Expanded banking services can benefit low-income households
ANN ARBOR, Mich.—Buying a home or car. Saving for a child's college education. Having money available for an emergency. Establishing credit.
These goals can be difficult to attain for low-income households without bank accounts. Financial institutions can promote greater economic opportunities by expanding their services, a University of Michigan professor says.
Without bank accounts, low-income households face higher costs for transacting basic financial services through check cashers and other alternative providers, said Michael Barr, an assistant professor at the U-M Law School.

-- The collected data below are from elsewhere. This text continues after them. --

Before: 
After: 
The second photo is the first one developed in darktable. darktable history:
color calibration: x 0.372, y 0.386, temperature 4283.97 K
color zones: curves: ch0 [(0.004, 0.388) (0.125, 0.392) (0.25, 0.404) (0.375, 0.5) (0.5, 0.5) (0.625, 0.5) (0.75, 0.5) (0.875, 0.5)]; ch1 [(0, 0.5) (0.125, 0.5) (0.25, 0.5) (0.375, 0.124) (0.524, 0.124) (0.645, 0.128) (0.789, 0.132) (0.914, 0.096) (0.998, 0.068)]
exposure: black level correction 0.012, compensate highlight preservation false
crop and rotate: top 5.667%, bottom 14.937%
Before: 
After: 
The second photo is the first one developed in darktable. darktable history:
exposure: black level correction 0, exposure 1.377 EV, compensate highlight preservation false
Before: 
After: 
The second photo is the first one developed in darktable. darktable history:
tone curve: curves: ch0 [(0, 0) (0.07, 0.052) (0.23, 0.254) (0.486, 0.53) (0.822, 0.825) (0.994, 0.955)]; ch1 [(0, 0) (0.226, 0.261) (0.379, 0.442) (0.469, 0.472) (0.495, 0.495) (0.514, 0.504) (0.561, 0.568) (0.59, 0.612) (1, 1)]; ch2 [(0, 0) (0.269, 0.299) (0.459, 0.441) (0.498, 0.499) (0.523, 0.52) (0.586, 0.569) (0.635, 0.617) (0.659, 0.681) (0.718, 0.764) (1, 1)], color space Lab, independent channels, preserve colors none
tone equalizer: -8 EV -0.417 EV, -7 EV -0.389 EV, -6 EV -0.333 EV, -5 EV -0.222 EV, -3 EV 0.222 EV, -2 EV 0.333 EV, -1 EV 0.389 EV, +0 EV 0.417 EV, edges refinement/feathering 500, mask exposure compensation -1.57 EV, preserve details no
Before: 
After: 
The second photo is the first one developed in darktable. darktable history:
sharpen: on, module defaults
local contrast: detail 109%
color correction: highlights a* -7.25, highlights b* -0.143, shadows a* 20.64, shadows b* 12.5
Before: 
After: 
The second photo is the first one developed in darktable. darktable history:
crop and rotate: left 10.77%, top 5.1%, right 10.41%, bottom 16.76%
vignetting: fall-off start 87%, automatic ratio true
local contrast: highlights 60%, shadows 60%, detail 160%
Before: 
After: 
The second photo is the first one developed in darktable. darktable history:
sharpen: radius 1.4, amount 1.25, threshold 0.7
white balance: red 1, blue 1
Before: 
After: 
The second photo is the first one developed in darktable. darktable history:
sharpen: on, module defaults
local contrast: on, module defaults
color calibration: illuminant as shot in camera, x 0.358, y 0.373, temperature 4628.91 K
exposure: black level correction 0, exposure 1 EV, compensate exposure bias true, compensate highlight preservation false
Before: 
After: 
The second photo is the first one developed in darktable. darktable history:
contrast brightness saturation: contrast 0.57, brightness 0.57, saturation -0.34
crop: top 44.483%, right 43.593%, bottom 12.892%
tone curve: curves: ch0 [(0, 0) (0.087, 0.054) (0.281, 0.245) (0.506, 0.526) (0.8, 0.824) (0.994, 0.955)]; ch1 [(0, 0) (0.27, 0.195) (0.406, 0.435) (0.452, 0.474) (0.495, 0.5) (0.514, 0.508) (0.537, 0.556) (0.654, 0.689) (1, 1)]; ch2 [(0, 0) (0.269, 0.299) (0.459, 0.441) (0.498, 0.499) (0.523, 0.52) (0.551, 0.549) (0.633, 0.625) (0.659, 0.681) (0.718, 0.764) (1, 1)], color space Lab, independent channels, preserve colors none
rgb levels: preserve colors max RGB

In addition, these families will find it more challenging to save and plan for the future.
About 22 percent of low-income families—more than 8.4 million households earning less than $25,000 per year—don't have bank accounts, according to a 1998 consumer finance study.
In the recent issue of Yale Journal on Regulation, Barr explores the dual financial services market in which banks mainly serve middle- and upper-income people, while low- and moderate-income people often rely on check cashers and other alternative service providers.
"Better access to financial services is critical for low-income persons seeking to enter the economic mainstream," Barr said. "The lack of long-term savings undermines their ability to purchase a home or to send their children to college."
The government can offer incentives—such as tax credits—for financial and technological innovation to help lower banking and savings barriers that include minimum balances to open or maintain an account and fees for checks.
Barr said low-income families should save for possible short-term crises, such as injury or job loss, as well as for longer-term goals, including college tuition for children and retirement. Individuals without a bank account are cut off from mainstream sources of credit, whether for short-term consumer borrowing or home ownership.